The properties of high-dimensional data spaces: implications for exploring gene and protein expression data

Abstract

The application of several high-throughput genomic and proteomic technologies to address questions in cancer diagnosis, prognosis and prediction generate high-dimensional data sets. The multimodality of high-dimensional cancer data, for example, as a consequence of the heterogeneous and dynamic nature of cancer tissues, the concurrent expression of multiple biological processes and the diverse and often tissue-specific activities of single genes, can confound both simple mechanistic interpretations of cancer biology and the generation of complete or accurate gene signal transduction pathways or networks. The mathematical and statistical properties of high-dimensional data spaces are often poorly understood or inadequately considered. This can be particularly challenging for the common scenario where the number of data points obtained for each specimen greatly exceed the number of specimens.
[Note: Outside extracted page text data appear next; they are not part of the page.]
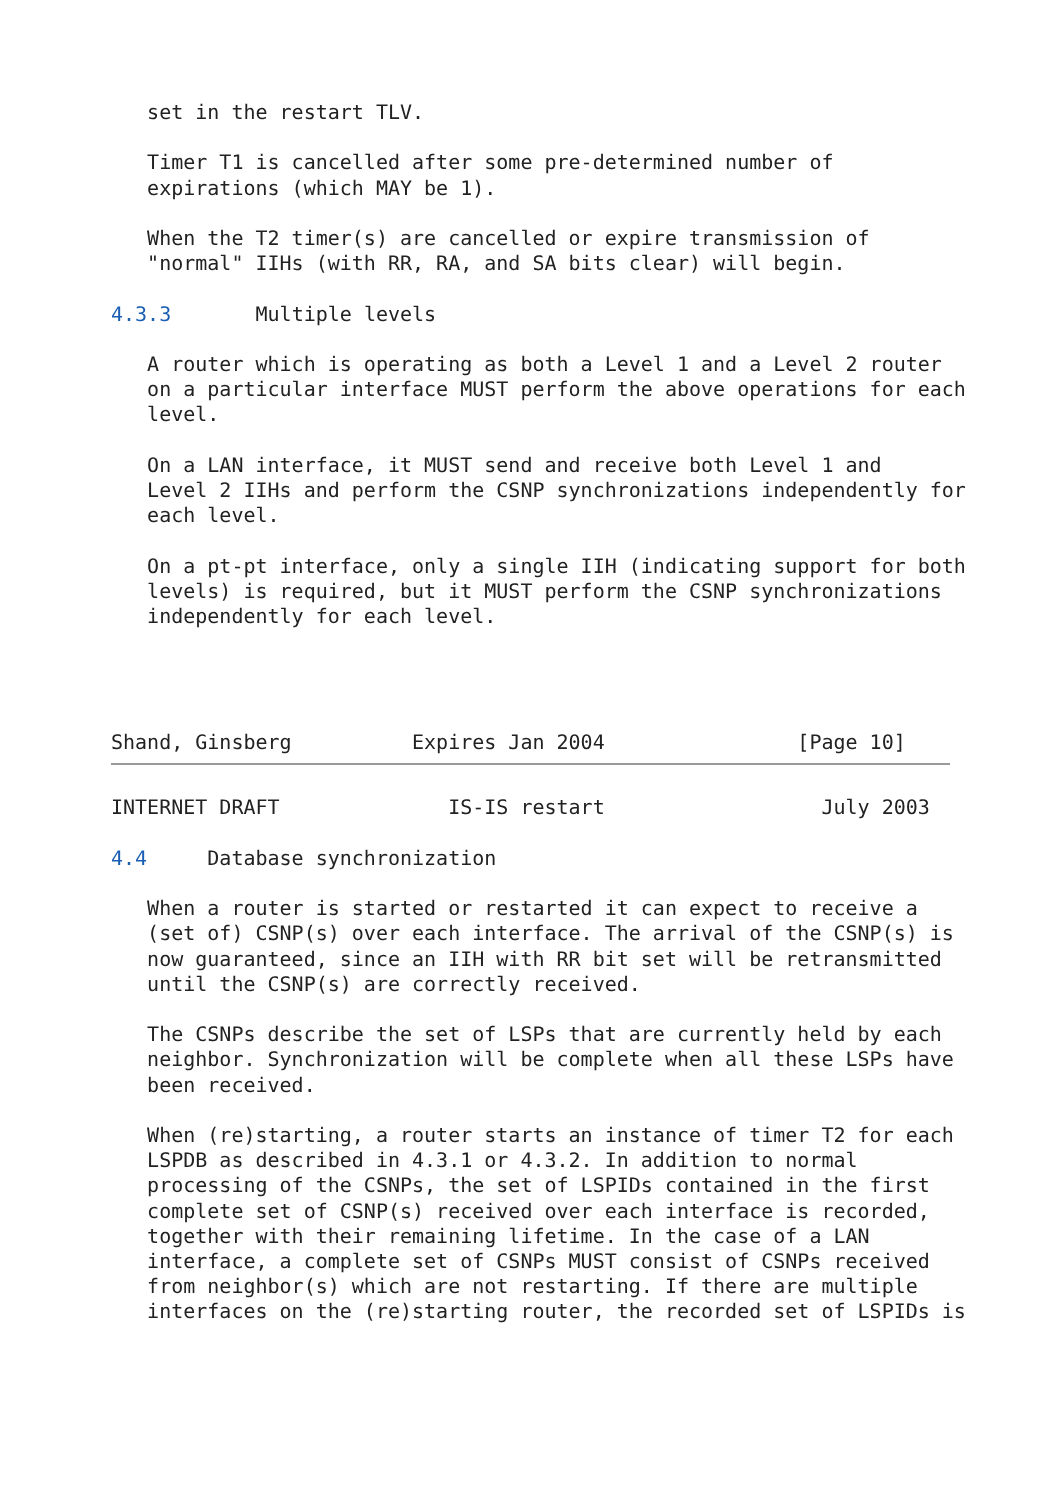set in the restart TLV.

   Timer T1 is cancelled after some pre-determined number of
   expirations (which MAY be 1).

   When the T2 timer(s) are cancelled or expire transmission of
   "normal" IIHs (with RR, RA, and SA bits clear) will begin.

4.3.3       Multiple levels

   A router which is operating as both a Level 1 and a Level 2 router
   on a particular interface MUST perform the above operations for each
   level.

   On a LAN interface, it MUST send and receive both Level 1 and
   Level 2 IIHs and perform the CSNP synchronizations independently for
   each level.

   On a pt-pt interface, only a single IIH (indicating support for both
   levels) is required, but it MUST perform the CSNP synchronizations
   independently for each level.




Shand, Ginsberg          Expires Jan 2004                [Page 10]
INTERNET DRAFT              IS-IS restart                  July 2003

4.4     Database synchronization

   When a router is started or restarted it can expect to receive a
   (set of) CSNP(s) over each interface. The arrival of the CSNP(s) is
   now guaranteed, since an IIH with RR bit set will be retransmitted
   until the CSNP(s) are correctly received.

   The CSNPs describe the set of LSPs that are currently held by each
   neighbor. Synchronization will be complete when all these LSPs have
   been received.

   When (re)starting, a router starts an instance of timer T2 for each
   LSPDB as described in 4.3.1 or 4.3.2. In addition to normal
   processing of the CSNPs, the set of LSPIDs contained in the first
   complete set of CSNP(s) received over each interface is recorded,
   together with their remaining lifetime. In the case of a LAN
   interface, a complete set of CSNPs MUST consist of CSNPs received
   from neighbor(s) which are not restarting. If there are multiple
   interfaces on the (re)starting router, the recorded set of LSPIDs is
Data are rarely randomly distributed in high-dimensions and are highly correlated, often with spurious correlations. The distances between a data point and its nearest and farthest neighbours can become equidistant in high dimensions, potentially compromising the accuracy of some distance-based analysis tools. Owing to the 'curse of dimensionality' phenomenon and its negative impact on generalization performance, for example, estimation instability, model overfitting and local convergence, the large estimation error from complex statistical models can easily compromise the prediction advantage provided by their greater representation power. Conversely, simpler statistical models may produce more reproducible predictions but their predictions may not always be adequate. Some machine learning methods address the 'curse of dimensionality' in high-dimensional data analysis through feature selection and dimensionality reduction, leading to better data visualization and improved classification. It is important to ensure that the generalization capability of classifiers derived by supervised learning methods from high-dimensional data before using them for cancer diagnosis, prognosis or prediction. Although this can be assessed initially through cross-validation methods, a more rigorous approach is needed, that is, to validate classifier performance using a blind validation data set(s) that was not used during supervised learning.